Thursday, September 17, 2009

Compulsory Licenses And Royalty Systems Are Congressional Matters

Peter Jaszi, director of the Glushko-Samuelson Intellectual Property Clinic at American University Washington College of Law, has published a blog post, headlined "Reframing Google Books," in response to Register of Copyrights Marybeth Peters' Congressional testimony last week. See http://chaucer.umuc.edu/blogcip/collectanea/2009/09/reframing_google_books.html.

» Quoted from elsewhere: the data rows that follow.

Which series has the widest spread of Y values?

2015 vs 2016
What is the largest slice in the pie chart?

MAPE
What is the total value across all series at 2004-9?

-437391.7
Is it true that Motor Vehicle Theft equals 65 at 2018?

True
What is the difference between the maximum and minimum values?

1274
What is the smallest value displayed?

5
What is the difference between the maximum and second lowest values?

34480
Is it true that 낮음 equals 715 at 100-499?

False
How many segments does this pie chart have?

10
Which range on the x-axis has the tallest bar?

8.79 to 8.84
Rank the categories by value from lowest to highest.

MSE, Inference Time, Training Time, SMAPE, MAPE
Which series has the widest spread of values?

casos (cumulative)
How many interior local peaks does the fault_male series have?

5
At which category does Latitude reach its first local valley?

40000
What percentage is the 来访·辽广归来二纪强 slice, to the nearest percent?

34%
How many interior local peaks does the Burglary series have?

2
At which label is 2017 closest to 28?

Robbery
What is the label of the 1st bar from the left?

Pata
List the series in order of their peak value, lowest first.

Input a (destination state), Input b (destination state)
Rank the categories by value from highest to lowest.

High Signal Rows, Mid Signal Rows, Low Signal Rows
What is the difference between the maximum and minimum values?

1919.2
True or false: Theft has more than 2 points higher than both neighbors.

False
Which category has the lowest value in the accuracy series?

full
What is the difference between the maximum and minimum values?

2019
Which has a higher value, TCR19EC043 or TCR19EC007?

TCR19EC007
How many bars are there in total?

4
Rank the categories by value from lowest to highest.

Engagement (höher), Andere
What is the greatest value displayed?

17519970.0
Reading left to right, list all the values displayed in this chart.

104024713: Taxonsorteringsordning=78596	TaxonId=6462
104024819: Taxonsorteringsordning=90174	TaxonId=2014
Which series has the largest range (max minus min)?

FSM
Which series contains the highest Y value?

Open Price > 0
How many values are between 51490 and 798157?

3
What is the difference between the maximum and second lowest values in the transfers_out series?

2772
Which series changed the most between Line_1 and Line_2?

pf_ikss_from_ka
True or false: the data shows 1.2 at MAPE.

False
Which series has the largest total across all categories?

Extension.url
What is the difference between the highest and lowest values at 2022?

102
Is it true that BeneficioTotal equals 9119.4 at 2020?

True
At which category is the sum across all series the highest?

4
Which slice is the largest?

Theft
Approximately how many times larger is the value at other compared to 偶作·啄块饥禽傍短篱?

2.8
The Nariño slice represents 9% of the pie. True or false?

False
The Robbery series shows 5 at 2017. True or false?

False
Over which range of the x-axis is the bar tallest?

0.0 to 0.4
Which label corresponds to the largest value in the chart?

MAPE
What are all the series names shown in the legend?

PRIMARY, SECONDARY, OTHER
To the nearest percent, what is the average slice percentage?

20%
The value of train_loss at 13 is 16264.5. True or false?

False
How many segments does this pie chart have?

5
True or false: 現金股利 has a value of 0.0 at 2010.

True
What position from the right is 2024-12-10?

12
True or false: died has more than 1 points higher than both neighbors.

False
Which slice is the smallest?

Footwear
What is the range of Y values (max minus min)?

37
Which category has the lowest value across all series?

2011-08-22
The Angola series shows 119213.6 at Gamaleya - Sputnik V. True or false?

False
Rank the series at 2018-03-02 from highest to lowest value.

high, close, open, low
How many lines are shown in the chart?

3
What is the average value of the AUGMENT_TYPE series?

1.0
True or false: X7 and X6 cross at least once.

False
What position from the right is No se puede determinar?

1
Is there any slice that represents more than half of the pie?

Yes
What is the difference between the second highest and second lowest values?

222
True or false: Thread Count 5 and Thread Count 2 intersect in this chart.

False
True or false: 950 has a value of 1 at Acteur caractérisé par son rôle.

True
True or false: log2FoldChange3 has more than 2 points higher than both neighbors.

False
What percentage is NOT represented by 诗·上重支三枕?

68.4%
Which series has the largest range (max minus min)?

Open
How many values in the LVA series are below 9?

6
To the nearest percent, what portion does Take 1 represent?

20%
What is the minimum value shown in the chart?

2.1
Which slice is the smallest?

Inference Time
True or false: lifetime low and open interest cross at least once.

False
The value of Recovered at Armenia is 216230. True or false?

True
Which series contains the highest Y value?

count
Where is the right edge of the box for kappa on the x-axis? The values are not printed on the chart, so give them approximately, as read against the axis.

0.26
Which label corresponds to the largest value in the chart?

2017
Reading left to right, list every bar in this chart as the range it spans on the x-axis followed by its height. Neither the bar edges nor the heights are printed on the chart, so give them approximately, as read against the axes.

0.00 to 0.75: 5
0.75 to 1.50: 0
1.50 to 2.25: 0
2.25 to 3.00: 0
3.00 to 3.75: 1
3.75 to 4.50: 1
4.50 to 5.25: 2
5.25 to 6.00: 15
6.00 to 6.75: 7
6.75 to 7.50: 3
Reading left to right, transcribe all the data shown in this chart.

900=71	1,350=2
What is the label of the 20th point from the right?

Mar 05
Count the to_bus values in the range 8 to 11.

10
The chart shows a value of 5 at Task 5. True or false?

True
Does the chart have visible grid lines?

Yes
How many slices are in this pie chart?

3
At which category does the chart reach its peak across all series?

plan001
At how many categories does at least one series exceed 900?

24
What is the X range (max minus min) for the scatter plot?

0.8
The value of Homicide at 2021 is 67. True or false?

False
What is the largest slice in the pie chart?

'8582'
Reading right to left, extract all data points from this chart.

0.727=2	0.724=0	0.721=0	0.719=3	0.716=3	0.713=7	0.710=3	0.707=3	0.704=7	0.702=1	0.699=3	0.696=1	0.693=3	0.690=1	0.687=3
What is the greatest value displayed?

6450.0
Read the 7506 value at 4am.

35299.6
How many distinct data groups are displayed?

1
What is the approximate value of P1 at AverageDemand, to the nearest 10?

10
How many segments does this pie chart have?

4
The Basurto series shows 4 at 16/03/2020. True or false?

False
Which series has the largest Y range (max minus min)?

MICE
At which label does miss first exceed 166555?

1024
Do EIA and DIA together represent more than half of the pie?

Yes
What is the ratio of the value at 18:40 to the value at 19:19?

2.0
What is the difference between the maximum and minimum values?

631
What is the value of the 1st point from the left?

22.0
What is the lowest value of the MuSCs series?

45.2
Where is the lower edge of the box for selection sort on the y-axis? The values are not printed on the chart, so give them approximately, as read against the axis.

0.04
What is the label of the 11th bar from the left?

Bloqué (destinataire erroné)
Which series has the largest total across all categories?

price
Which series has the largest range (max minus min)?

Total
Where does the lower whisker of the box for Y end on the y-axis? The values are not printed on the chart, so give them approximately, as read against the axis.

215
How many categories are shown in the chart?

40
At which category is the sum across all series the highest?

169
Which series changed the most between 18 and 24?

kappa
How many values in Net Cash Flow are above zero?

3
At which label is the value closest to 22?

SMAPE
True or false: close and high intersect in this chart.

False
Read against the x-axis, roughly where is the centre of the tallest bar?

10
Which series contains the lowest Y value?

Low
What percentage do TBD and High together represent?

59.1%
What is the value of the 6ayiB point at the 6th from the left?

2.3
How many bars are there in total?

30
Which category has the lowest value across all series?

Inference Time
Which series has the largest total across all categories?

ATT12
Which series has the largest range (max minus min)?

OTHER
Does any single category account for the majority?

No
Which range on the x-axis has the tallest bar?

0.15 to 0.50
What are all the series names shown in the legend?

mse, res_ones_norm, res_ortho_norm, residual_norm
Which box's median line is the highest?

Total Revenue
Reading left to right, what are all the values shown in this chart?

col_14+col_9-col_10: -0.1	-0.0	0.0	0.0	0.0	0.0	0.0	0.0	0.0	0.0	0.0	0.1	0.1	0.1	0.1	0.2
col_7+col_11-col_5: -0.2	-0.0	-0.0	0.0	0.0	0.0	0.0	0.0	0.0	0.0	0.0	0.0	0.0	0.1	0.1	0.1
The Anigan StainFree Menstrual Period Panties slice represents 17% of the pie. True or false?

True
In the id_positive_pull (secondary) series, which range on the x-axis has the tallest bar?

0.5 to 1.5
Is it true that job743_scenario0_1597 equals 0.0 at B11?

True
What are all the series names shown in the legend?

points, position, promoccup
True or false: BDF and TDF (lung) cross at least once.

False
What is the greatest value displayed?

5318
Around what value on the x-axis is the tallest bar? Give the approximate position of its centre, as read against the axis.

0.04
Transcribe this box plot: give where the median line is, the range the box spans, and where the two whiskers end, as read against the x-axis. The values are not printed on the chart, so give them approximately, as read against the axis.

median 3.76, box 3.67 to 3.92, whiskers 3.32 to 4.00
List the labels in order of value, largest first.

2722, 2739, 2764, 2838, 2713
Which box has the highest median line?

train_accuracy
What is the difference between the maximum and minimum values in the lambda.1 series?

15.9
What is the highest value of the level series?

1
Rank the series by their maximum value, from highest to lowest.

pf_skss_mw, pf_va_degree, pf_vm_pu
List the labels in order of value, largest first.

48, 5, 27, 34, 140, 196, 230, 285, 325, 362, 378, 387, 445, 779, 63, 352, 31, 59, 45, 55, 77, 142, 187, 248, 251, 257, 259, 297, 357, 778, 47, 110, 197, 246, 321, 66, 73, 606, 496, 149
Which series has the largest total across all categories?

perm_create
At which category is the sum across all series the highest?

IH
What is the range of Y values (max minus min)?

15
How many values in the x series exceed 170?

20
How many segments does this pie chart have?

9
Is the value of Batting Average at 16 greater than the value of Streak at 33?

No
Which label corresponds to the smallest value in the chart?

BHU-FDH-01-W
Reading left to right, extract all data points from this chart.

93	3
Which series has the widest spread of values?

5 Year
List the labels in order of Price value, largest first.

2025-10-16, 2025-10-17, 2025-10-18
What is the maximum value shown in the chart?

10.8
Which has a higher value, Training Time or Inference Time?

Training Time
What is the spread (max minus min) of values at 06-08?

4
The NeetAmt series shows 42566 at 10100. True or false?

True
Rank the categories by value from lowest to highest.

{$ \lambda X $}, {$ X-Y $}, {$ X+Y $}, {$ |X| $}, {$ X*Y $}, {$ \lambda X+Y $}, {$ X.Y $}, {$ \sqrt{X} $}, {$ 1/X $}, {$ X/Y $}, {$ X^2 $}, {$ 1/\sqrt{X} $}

Here is the text of my email to Jaszi:


Professor Jaszi:

Your otherwise well-articulated counterpoint to Register of Copyrights Peters' Congressional testimony uses sharp and misleading rhetoric on the subject of compulsory licenses. Everything you say about the advantages of such licenses is true -- but the implication that Peters and other Google Books settlement critics oppose them is not. In my opinion, you have skirted the heart of the matter, which is the questionable legality and appropriateness of promulgating compulsory licenses by private litigation rather than by public legislation. As the lead respondent in the current Supreme Court case Reed Elsevier v. Muchnick, which involves similar issues, I have long advocated compulsory licenses -- reached by fully and fairly negotiated royalty systems -- as a solution to both making information accessible and allocating new-tech revenue streams.